The Legislative Audit Commission has scheduled hearings for Oct. 8-9, at the Bilandic State Office Building in Chicago. The Oct. 8 hearing is set to begin at 10 a.m. in room Room C-600, and to continue the next day beginning at 9 a.m.
Quinn shifting money to NRI Clone
The news that Quinn has been shifting money to programs in Chicago drew especially sharp criticism because the money is being taken from a statewide program that awards grants on a competitive basis. Instead, Quinn has been spending the funds on many of the same providers who are under investigation for the botched Neighborhood Recovery Initiative.
The shift in taxpayer funds has occurred despite repeated assurances from Quinn that he shut down the NRI program in 2012. During a one-week period in September, Quinn pumped an additional $400,000 into just one entity – the Chicago Area Project. The Chicago Area Project is already under investigation for its hiring of the husband of Cook County Circuit Clerk Dorothy Brown. The $400,000 brought the total handed to the group to over $1 million, less than six weeks before the election.
Downstate programs lose under Quinn shuffle
Lawmakers point out that the money is being diverted from a program targeted to at-risk youth across the state.
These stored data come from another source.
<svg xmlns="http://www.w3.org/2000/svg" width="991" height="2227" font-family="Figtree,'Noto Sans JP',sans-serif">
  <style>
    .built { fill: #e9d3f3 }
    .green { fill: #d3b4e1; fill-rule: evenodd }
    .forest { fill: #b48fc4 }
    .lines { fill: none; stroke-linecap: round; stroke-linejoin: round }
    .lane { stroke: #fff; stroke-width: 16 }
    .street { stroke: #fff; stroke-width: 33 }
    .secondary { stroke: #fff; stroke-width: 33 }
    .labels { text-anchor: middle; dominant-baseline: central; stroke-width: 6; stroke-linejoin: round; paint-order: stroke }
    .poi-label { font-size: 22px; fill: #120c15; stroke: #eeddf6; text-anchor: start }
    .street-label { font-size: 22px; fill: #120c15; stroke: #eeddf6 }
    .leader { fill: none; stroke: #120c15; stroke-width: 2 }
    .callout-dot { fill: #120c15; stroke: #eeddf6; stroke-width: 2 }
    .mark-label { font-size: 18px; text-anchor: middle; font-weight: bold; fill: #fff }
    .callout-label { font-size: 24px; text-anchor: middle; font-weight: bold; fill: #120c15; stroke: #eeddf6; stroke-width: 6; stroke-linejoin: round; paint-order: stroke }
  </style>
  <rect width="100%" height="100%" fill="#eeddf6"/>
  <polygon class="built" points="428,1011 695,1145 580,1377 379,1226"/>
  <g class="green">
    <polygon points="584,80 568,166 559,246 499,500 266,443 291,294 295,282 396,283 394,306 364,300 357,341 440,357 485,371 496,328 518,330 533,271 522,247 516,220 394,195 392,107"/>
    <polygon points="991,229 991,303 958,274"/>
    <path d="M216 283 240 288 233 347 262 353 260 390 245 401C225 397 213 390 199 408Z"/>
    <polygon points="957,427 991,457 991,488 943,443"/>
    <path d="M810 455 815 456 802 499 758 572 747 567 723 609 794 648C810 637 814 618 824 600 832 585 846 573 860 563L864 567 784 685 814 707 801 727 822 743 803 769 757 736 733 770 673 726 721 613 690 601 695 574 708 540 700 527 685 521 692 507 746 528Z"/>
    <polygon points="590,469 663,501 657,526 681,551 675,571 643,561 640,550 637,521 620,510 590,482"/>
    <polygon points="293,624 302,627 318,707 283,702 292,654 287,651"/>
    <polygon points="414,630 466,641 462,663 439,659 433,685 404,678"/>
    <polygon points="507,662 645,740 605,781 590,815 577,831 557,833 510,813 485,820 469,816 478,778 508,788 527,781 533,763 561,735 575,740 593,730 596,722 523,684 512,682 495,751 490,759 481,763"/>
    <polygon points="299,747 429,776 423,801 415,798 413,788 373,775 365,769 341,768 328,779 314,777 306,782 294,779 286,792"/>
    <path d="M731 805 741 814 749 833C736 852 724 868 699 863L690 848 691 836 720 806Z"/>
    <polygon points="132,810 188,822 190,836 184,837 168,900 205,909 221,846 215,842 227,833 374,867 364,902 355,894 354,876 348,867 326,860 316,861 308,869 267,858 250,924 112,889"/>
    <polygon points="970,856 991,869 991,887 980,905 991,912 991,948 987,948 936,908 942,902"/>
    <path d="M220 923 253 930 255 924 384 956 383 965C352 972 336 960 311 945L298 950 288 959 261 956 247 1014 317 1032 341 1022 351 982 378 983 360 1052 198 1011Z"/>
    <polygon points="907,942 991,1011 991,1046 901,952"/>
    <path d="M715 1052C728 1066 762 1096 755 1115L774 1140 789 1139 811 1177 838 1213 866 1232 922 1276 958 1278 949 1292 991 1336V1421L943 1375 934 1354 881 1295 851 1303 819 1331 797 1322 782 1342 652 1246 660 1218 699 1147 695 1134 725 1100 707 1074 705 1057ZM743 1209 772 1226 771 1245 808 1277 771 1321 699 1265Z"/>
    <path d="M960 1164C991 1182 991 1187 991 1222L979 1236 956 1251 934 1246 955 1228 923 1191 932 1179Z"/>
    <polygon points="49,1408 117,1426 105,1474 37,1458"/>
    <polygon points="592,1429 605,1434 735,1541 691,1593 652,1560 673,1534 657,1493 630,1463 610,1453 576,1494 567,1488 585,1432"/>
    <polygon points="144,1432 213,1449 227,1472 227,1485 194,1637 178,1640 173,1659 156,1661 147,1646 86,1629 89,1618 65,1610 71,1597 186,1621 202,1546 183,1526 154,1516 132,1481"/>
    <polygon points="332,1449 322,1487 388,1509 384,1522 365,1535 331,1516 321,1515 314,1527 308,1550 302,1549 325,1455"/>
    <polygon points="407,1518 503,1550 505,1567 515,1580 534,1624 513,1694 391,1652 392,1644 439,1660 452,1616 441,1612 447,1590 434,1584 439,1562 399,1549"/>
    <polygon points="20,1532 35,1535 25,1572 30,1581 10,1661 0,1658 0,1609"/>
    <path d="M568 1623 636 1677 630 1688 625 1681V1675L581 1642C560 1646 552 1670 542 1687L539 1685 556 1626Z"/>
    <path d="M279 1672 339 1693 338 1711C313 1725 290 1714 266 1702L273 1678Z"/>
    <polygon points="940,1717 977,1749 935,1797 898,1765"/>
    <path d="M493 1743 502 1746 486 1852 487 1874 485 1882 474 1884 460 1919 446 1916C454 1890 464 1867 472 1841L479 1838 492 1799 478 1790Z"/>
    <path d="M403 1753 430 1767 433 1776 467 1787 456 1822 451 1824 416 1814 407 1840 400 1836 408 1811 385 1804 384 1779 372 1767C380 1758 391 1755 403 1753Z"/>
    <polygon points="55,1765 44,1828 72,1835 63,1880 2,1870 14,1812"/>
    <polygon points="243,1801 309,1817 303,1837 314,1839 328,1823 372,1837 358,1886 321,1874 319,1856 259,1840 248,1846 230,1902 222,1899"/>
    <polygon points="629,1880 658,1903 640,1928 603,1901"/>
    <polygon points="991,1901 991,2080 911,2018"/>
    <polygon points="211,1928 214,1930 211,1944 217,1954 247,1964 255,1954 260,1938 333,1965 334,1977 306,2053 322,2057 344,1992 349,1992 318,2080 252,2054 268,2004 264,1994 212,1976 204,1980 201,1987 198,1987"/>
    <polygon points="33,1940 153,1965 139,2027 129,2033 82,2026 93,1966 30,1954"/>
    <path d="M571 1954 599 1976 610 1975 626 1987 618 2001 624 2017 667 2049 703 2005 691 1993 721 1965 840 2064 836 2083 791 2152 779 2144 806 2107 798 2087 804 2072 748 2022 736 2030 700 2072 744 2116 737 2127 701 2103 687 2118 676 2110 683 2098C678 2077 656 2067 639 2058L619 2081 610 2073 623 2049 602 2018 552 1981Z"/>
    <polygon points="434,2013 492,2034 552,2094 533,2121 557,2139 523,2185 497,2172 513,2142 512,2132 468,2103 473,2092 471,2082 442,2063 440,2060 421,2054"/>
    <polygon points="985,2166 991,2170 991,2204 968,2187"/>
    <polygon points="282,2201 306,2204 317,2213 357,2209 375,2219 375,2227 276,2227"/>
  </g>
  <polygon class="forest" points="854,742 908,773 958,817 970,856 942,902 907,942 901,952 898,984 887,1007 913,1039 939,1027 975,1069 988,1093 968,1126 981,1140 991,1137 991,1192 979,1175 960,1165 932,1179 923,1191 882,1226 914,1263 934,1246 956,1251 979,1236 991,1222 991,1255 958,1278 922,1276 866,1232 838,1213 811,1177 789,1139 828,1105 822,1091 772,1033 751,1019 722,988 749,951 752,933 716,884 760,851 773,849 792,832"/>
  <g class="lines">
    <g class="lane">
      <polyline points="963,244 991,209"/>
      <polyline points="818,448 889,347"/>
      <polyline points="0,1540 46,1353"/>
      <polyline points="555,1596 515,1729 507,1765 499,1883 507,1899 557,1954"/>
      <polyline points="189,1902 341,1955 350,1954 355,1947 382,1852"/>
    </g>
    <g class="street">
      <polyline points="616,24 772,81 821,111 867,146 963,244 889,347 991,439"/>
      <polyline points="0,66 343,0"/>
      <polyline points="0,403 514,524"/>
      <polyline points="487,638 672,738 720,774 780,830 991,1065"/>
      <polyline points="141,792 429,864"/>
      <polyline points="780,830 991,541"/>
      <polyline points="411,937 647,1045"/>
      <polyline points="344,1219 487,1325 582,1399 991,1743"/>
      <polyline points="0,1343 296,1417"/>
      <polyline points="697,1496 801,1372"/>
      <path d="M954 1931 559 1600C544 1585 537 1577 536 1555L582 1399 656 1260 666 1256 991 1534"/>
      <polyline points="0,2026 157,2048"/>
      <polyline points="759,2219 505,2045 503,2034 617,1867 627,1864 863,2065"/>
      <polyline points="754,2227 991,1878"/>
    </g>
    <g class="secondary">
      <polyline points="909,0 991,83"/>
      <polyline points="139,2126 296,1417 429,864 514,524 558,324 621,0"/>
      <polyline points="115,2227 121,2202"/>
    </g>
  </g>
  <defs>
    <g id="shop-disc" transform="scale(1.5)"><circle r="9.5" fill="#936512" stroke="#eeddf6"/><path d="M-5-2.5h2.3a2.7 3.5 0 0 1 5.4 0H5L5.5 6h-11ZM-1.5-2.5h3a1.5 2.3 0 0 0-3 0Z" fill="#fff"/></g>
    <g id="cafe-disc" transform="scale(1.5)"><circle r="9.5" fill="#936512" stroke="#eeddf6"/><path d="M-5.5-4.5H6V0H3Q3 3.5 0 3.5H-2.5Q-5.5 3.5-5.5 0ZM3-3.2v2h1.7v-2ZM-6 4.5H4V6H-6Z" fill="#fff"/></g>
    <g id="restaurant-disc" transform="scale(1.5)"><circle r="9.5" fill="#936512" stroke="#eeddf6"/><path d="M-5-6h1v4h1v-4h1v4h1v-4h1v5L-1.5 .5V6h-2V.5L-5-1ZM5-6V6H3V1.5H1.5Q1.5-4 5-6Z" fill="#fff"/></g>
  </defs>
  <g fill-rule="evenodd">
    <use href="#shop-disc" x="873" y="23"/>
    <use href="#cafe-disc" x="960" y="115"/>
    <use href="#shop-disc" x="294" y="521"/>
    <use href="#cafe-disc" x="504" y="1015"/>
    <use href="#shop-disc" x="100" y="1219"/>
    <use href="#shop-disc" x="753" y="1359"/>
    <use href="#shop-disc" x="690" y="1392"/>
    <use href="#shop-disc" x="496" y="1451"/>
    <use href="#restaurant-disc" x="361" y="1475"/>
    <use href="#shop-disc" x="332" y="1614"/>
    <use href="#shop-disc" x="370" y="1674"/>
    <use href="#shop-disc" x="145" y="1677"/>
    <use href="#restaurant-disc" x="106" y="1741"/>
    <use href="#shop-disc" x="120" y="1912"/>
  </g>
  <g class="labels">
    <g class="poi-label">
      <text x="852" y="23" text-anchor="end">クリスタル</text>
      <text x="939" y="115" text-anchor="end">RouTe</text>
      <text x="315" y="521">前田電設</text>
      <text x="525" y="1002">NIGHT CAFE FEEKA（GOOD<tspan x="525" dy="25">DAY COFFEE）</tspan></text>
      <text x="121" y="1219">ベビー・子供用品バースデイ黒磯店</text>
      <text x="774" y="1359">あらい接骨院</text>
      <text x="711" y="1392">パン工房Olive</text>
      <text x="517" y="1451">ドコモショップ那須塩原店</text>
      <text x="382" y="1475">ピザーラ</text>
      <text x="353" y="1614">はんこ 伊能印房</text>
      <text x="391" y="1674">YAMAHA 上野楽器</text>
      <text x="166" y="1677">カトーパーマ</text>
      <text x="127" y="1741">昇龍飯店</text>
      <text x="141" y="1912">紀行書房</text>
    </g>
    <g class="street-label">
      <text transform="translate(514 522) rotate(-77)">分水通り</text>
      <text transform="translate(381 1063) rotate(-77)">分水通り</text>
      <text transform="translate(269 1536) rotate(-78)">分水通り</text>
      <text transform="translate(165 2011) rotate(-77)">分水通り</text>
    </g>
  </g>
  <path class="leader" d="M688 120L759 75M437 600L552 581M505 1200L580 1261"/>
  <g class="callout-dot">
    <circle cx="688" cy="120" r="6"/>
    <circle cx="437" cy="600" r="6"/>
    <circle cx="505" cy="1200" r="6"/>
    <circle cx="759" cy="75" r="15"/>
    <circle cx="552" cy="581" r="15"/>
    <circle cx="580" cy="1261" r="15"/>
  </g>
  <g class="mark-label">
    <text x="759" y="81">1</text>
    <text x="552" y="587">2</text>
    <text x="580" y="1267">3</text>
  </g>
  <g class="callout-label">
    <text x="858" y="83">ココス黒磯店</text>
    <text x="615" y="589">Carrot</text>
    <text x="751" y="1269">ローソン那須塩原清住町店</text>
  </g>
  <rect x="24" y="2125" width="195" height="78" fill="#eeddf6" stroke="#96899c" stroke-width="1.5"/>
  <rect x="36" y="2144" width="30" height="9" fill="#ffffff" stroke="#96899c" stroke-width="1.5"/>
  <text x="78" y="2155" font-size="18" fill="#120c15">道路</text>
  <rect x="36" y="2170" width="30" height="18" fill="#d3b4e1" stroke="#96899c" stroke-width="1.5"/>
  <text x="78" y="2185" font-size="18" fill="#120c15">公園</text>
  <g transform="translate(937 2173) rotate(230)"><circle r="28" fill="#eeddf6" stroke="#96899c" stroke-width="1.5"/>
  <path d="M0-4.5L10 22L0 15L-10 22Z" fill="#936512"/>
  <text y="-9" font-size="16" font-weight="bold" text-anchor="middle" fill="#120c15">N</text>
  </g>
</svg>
That program, Comprehensive Community-Based Youth Services (CCBYS), awards grants in an open, competitive process.
Senators Jason Barickman (R-Bloomington), Dale Righter (R-Mattoon) and Darin LaHood(R-Peoria) held an Oct. 2 press conference to call attention to the fund diversion. They said they learned of the diversion after youth service providers expressed dismay that funding appropriated to the CCBYS program was being shifted instead to Quinn’s re-branded NRI program with no public scrutiny.
Suburban schools raise concerns about fund shift
In an unrelated development, suburban school districts are honing in on legislation that would strip them of most of their state funding through a massive rewrite of the state’s education funding formula.
The measure, SB 16, has raised eyebrows among suburban school districts and taxpayers who are concerned that many districts would lose 80% or more of their state support. Concerns have also been raised that the proposal, while claiming to offer a more equitable system of funding schools in Illinois, contains a number of special exemptions that will channel more money to the Chicago Public Schools than they would receive if treated like other school districts.
Ostensibly an outgrowth of a bipartisan Education Funding Advisory Committee’s hearings, the legislation was actually drafted in secret without Republican participation after the advisory committee concluded its hearings. More recently, it has been revealed that Illinois House Democrats are holding closed door meetings on the legislation.
Past statements from House Speaker Michael Madigan that he believes suburban and downstate schools receive a “free lunch” for teacher pension contributions have raised concerns that the legislation will be used as a “cost shift” to move state support away from schools that already receive little from the state, and channel more money to Chicago schools.
Opponents point out that the legislation does not provide any new funds to schools in Illinois and that Governor Quinn has cut funding to education in Illinois, despite raising taxes by 67%.